“The only constant in life is change.” – Heraclitus
Before jumping into this article, take a moment to think of the first word or feeling that arises when you read the word change. What is your initial response? Does it feel expansive or restrictive? Perhaps somewhere in between?
We started with this exact question at the MDT Facilitator Peer Forum in June, a virtual space for multidisciplinary team (MDT) facilitators hosted by the four regional children's advocacy centers (RCACs). The responses were wide-ranging: fear, opportunity, exhaustion, innovation, and resistance are just a sampling of what we heard during the forum.
While we know that change and transition are regular occurrences throughout the life of an MDT, we also know that an individual’s response to change is varied and contextual. Change is both tactical and emotional. In this issue, we will explore both components and provide strategies and resources to add to your toolbox.
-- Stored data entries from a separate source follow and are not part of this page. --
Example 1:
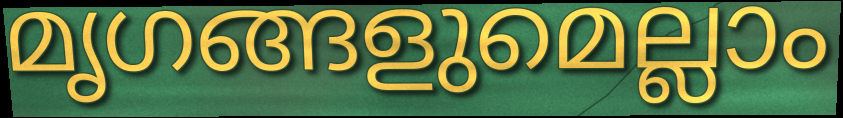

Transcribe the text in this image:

മൃഗങ്ങളുമെല്ലാം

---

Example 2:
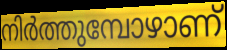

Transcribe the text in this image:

നിർത്തുമ്പോഴാണ്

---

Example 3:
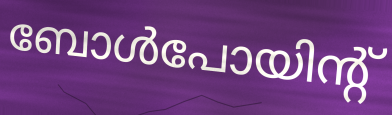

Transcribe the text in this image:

ബോൾപോയിന്റ്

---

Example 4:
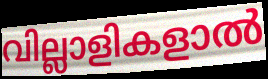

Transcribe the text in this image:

വില്ലാളികളാൽ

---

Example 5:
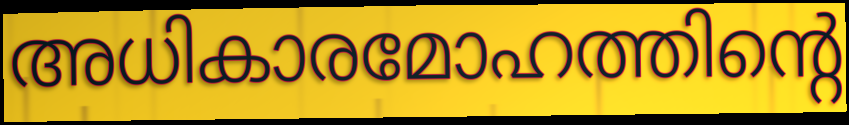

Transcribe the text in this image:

അധികാരമോഹത്തിന്റെ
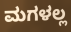
ಮಗಳಲ್ಲ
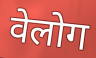
वेलोग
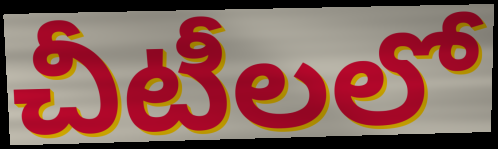
చీటీలలో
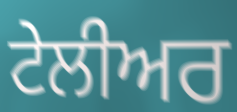
ਟੇਲੀਅਰ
The strategies we share cater to the experience of the Team Facilitator, given their unique role of supporting the MDT as a whole, and the many moving parts that lead to successful outcomes for children. However, everyone can benefit from greater awareness of change and a deeper understanding of your default response to it.
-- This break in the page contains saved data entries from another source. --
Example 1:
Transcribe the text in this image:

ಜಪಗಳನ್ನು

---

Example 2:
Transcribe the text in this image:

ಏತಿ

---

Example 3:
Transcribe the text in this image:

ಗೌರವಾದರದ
Let’s start with some important definitions. Change refers to the external shift that takes place in a situation and can be initiated by us or imposed upon us by external sources. Transition refers to the internal process that we go through to make change our own – as individuals and as teams. For example, a common change we see on MDTs is team member turnover and the introduction of a new team member. The arrival of the new team member is change, while the process it takes for the team to onboard, adopt, and integrate the new team member is the transition.
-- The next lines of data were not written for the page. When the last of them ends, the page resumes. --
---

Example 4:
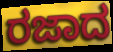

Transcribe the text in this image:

ರಜಾದ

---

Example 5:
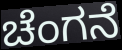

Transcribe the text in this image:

ಚೆಂಗನೆ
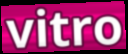
vitro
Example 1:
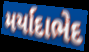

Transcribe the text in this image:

મર્યાદાભેદ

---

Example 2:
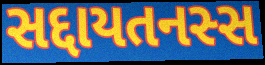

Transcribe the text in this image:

સદ્દાયતનસ્સ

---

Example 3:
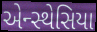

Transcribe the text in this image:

એન્સ્થેસિયા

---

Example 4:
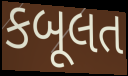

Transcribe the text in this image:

કબૂલત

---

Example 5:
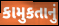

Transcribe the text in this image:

કામુકતાનું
Many of you reading this are seeking tactical strategies to address external shifts. Tactical strategies give us a sense of control, they help us feel like we can manage change. However, we are going to start with the emotional side of the work – the transition process –because your initial response to the word change was likely an emotional one. Remember the words opportunity, resistance, innovation, and exhaustion that we spoke of earlier? Our beliefs, feelings, influences, past experiences, and mindset are all wrapped up in the emotional side of change and transition.
William Bridges is an author, speaker and organizational consultant who created the Bridges Transition Model that has been used for more than 30 years to help teams and organizations understand and effectively manage transitions. This model introduces three overlapping phases, defined as endings, neutral zone and new beginnings. It reminds us that it is just as important to honor endings as it is to celebrate the new beginning.